BRIEF 1: In the discussion text below, how much maternity leave did the two women at the writer's company receive after giving birth?

TEXT SHOWN:
So, coming from that point of view, while I completely agree that women who choose (or need) to work should enjoy the same opportunities for career advancement that men do, I think equal emphasis should be given to increasing the respect that we, as a society, have for the roles that women have traditionally played. That way, women can be women (whatever that means to them; as a man, I cannot speak to this) and be respected as equals.

As an example of what I mean by respecting the roles that women have traditionally played: at the company where I work, we recently had two women give birth. They had _NO_ maternity leave. Any time they took off was either sick time, vacation time, or unpaid. To me, this is unacceptable.

So, to go back to my earlier point, it is important that these two women have the same career opportunities as men, but I think it's equally important that we respect their roles as mothers by creating an environment where they can spend an adequate amount of time with their newborns, without having to worry about whether or not the bills will get payed.

Note: I am a straight, white, and male. I have not been thinking about these issues for a long time, so please elevate me if I'm getting things wrong.


Why do people submit print versions to a website where people will be reading it on a screen? I shouldn't have to download a Readability extension to get your submission to have a reasonable line width.


And if the submitter hadn't, there would be someone else asking for a print view because they don't like the pagination, or the ads, or the lack of reasonable line width.

The idea with print view is that everything is on one page and as minimal as possible to allow you to focus on the content. Everyone has their own view about it, as your comment shows.

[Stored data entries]

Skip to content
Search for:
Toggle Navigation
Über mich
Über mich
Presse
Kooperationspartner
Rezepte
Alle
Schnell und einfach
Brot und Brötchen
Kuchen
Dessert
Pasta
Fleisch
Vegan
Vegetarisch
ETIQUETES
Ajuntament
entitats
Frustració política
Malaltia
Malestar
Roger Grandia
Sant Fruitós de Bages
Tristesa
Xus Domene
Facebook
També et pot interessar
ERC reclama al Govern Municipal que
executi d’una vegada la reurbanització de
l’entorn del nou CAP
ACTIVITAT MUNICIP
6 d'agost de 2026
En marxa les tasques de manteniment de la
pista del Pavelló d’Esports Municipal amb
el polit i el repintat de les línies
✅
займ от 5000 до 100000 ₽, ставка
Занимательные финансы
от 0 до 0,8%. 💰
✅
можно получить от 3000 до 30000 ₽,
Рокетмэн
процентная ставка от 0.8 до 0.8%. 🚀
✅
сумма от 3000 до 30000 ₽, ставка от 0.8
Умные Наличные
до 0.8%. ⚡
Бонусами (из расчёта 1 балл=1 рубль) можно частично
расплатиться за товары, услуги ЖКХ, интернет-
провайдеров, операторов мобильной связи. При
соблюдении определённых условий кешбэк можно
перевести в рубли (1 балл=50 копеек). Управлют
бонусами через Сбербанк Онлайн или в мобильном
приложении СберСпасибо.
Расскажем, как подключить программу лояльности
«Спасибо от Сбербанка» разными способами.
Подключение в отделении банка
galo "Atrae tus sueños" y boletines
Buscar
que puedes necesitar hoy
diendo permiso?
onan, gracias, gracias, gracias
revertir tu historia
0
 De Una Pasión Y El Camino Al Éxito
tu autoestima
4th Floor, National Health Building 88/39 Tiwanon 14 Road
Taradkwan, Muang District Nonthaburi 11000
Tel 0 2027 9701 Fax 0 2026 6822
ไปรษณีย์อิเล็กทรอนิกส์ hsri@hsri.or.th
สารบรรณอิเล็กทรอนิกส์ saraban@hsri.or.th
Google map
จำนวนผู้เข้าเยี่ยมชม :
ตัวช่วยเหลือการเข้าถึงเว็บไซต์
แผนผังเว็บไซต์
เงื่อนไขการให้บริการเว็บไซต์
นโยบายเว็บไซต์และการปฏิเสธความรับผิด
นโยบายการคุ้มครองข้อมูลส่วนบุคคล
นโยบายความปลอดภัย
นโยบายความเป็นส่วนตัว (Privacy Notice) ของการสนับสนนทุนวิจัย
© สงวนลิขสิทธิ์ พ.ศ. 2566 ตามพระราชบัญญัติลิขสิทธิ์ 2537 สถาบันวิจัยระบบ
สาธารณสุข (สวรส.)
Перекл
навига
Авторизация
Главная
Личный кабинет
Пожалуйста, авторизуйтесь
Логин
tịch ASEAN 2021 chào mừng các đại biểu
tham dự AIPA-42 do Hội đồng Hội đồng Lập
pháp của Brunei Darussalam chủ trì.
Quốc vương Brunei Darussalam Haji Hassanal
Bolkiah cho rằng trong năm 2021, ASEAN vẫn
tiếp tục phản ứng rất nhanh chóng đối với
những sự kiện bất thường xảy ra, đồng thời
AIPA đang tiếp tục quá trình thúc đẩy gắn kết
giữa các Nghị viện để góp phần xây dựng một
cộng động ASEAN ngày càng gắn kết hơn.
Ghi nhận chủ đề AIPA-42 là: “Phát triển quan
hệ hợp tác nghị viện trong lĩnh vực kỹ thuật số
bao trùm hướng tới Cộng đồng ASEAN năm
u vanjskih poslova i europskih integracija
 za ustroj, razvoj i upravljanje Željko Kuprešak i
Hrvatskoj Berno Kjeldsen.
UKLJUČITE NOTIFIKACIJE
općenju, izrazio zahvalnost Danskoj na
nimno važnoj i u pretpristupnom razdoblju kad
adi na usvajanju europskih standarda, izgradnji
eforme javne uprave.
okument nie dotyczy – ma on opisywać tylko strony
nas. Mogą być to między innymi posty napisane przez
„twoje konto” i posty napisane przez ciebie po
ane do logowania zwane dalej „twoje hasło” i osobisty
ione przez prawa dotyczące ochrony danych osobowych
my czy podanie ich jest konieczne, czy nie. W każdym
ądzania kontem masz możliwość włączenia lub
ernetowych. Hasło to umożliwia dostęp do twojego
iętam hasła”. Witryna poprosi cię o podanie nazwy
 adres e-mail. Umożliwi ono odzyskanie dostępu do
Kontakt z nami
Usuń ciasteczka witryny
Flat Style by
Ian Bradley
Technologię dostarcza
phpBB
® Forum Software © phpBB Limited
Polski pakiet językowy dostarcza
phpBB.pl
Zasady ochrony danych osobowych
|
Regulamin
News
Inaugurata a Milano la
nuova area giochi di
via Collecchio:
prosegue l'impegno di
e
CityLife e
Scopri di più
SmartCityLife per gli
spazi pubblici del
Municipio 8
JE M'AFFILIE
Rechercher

BRIEF 2: Write out verbatim the rows from their first line up to and including the line that contains "ERC reclama al Govern Municipal que".

YOUR RESPONSE 1: None. Any time they took off was sick time, vacation time, or unpaid.

YOUR RESPONSE 2:
Skip to content
Search for:
Toggle Navigation
Über mich
Über mich
Presse
Kooperationspartner
Rezepte
Alle
Schnell und einfach
Brot und Brötchen
Kuchen
Dessert
Pasta
Fleisch
Vegan
Vegetarisch
ETIQUETES
Ajuntament
entitats
Frustració política
Malaltia
Malestar
Roger Grandia
Sant Fruitós de Bages
Tristesa
Xus Domene
Facebook
També et pot interessar
ERC reclama al Govern Municipal que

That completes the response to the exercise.